**What the task asks:**
Everything in the entries is to be written out exactly, except for the pictures.

**Task material:**
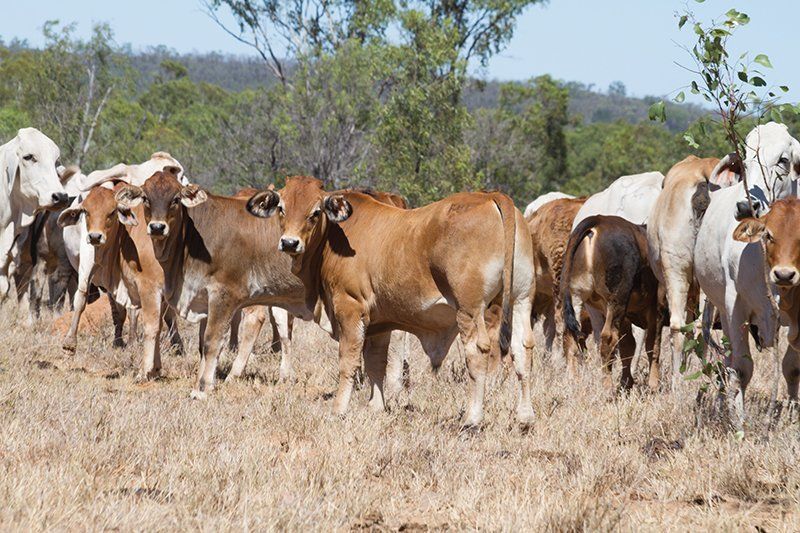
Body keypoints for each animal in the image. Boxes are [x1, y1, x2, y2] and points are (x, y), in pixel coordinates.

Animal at [245, 176, 535, 427]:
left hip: (470, 310)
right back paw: (525, 416)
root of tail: (491, 197)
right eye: (281, 207)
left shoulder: (349, 308)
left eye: (316, 212)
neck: (334, 236)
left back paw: (472, 419)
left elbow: (348, 362)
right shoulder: (379, 323)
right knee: (523, 350)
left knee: (478, 352)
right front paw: (376, 406)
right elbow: (376, 363)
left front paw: (339, 409)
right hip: (521, 300)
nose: (289, 243)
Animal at [561, 215, 663, 392]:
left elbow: (628, 346)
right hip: (616, 300)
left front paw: (626, 383)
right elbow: (653, 345)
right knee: (608, 338)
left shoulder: (626, 315)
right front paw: (654, 385)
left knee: (571, 337)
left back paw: (572, 380)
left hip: (577, 296)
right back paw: (607, 386)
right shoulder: (657, 308)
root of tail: (598, 220)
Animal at [694, 122, 800, 430]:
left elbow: (792, 368)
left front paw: (792, 416)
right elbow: (741, 368)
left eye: (783, 160)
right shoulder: (735, 306)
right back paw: (723, 406)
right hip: (717, 310)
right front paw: (739, 425)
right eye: (745, 160)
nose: (745, 207)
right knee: (725, 363)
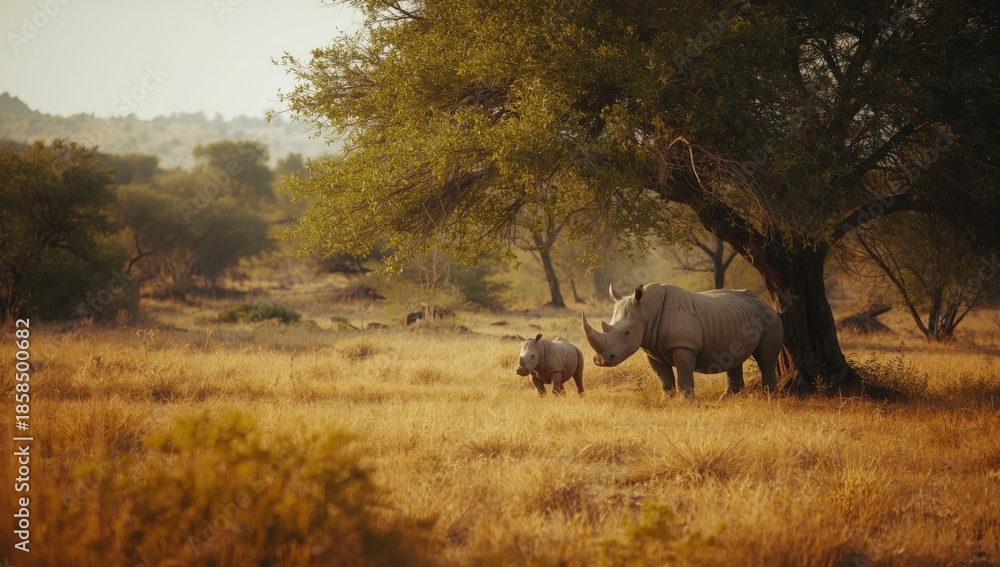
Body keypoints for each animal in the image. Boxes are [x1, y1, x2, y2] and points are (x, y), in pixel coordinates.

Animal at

**Output of the task:**
Body keypoints for each animal in the image. Boxes are [x1, y1, x2, y2] and points are (x, y), in pixel coordinates.

Animal at [245, 176, 535, 427]:
left hip: (470, 310)
right back paw: (525, 416)
root of tail: (491, 197)
right eye: (281, 207)
left shoulder: (349, 308)
left eye: (316, 212)
neck: (334, 236)
left back paw: (472, 419)
left elbow: (348, 362)
right shoulder: (379, 323)
right knee: (523, 350)
left knee: (478, 352)
right front paw: (376, 406)
right elbow: (376, 363)
left front paw: (339, 409)
right hip: (521, 300)
nose: (289, 243)
Animal at [561, 215, 663, 392]:
left elbow: (628, 346)
right hip: (616, 300)
left front paw: (626, 383)
right elbow: (653, 345)
right knee: (608, 338)
left shoulder: (626, 315)
right front paw: (654, 385)
left knee: (571, 337)
left back paw: (572, 380)
left hip: (577, 296)
right back paw: (607, 386)
right shoulder: (657, 308)
root of tail: (598, 220)
Animal at [694, 122, 800, 430]:
left elbow: (792, 368)
left front paw: (792, 416)
right elbow: (741, 368)
left eye: (783, 160)
right shoulder: (735, 306)
right back paw: (723, 406)
right hip: (717, 310)
right front paw: (739, 425)
right eye: (745, 160)
nose: (745, 207)
right knee: (725, 363)
Body keypoints for each animal in the image. Boxes are [x1, y1, x2, y2] and points are (x, y), in pixel coordinates.

Animal at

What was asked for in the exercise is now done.